## Data extract
___
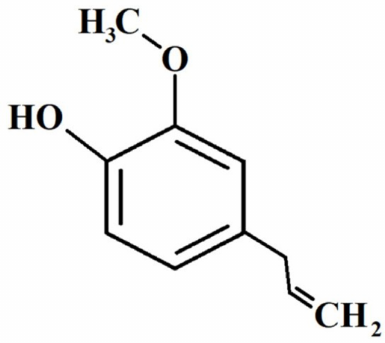
Figure 1. Eugenol’s chemical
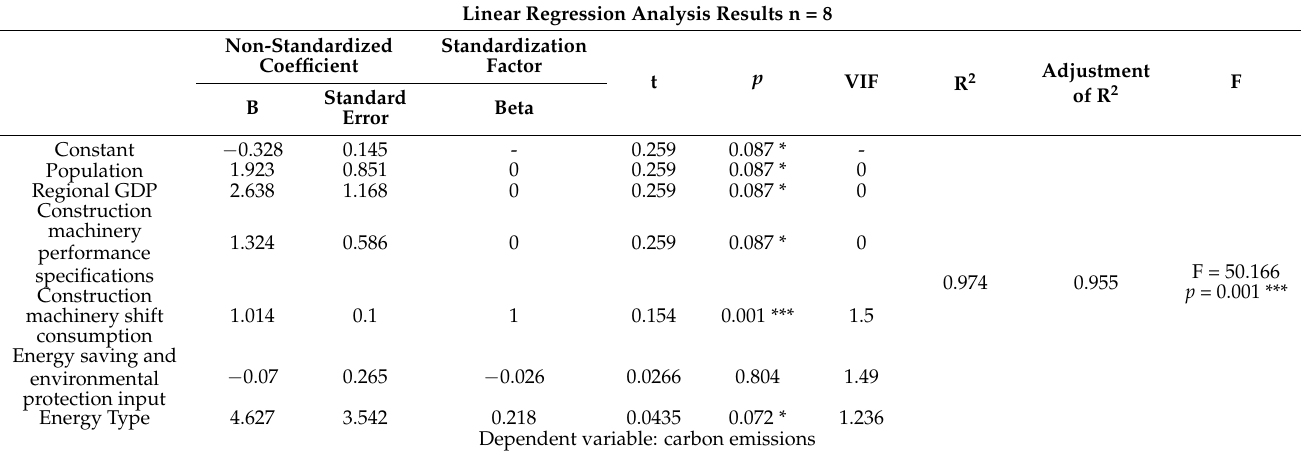
Table 8. Results of the multiple regression analysis of carbon emissions. Linear Regression Analysis Results n = 8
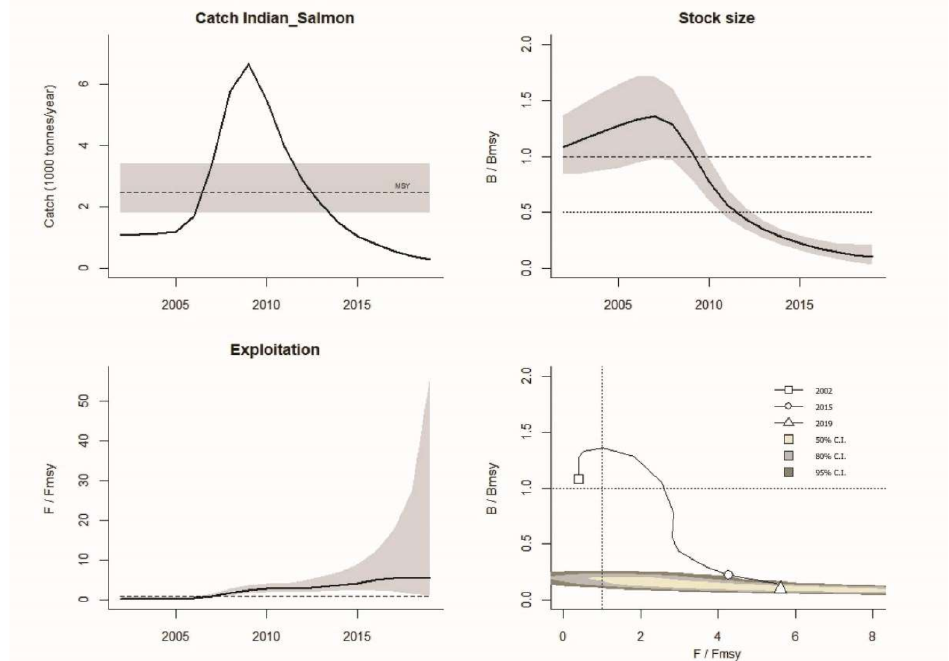
Figure 3. Graphical findings of BSM method for the L. indicum fishery in the BoB, Bangladesh coast.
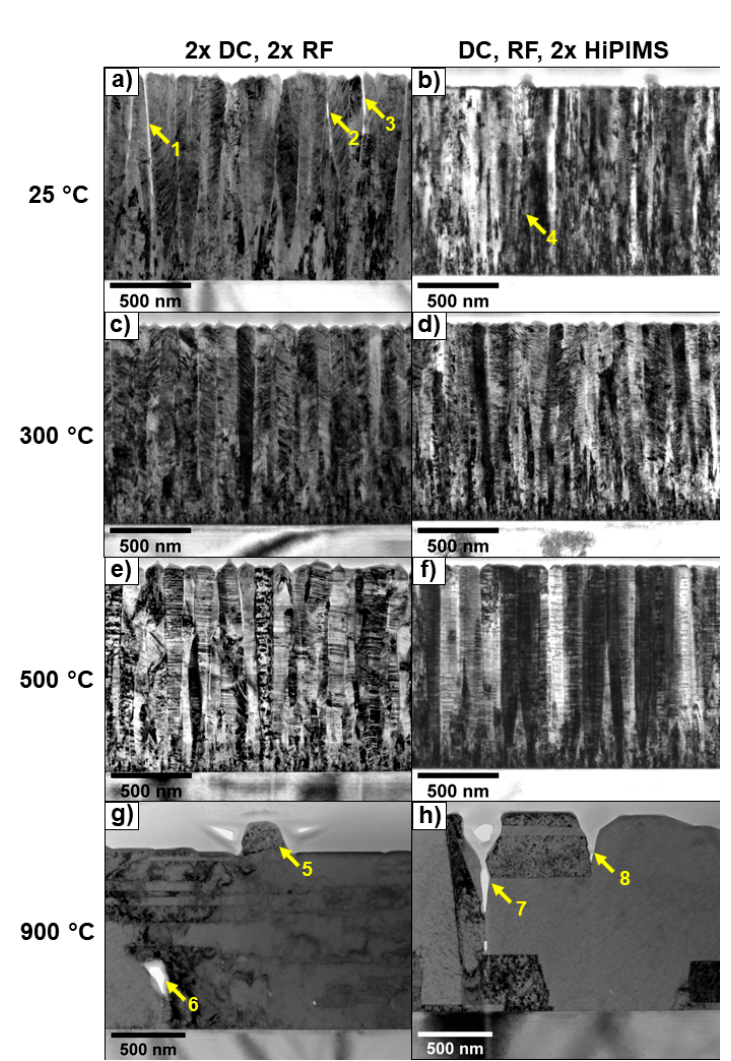
Figure 4. TEM images of focused ion beam (FIB) cross sections of CoCrFeNi films deposited at different process parameters. The left column films ( a , c , e , g ) were grown with two cathodes powered by DC and two cathodes powered by RF generators. The right column films ( b , d , f , h ) had cathodes powered by one DC, one RF, and two HiPIMS generators. Substrate temperatures during growth for each condition are indicated for each row. ( a ) Details 1, 2, and 3 highlight voids originating between grains. ( b ) Detail 4 indicates the origination of one of the abnormal surface features. ( g ) Detail 5 shows a large surface protrusion, and detail 6 shows an internal void. ( h ) Details 7 and 8 indicate intergranular grooves.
___
## Exercise objective
No pictures belong in the answer; copy all other parts of the listing exactly.

## Response to this task
Figure 1. Eugenol’s chemical
Table 8. Results of the multiple regression analysis of carbon emissions. Linear Regression Analysis Results n = 8
Figure 3. Graphical findings of BSM method for the L. indicum fishery in the BoB, Bangladesh coast.
Figure 4. TEM images of focused ion beam (FIB) cross sections of CoCrFeNi films deposited at different process parameters. The left column films ( a , c , e , g ) were grown with two cathodes powered by DC and two cathodes powered by RF generators. The right column films ( b , d , f , h ) had cathodes powered by one DC, one RF, and two HiPIMS generators. Substrate temperatures during growth for each condition are indicated for each row. ( a ) Details 1, 2, and 3 highlight voids originating between grains. ( b ) Detail 4 indicates the origination of one of the abnormal surface features. ( g ) Detail 5 shows a large surface protrusion, and detail 6 shows an internal void. ( h ) Details 7 and 8 indicate intergranular grooves.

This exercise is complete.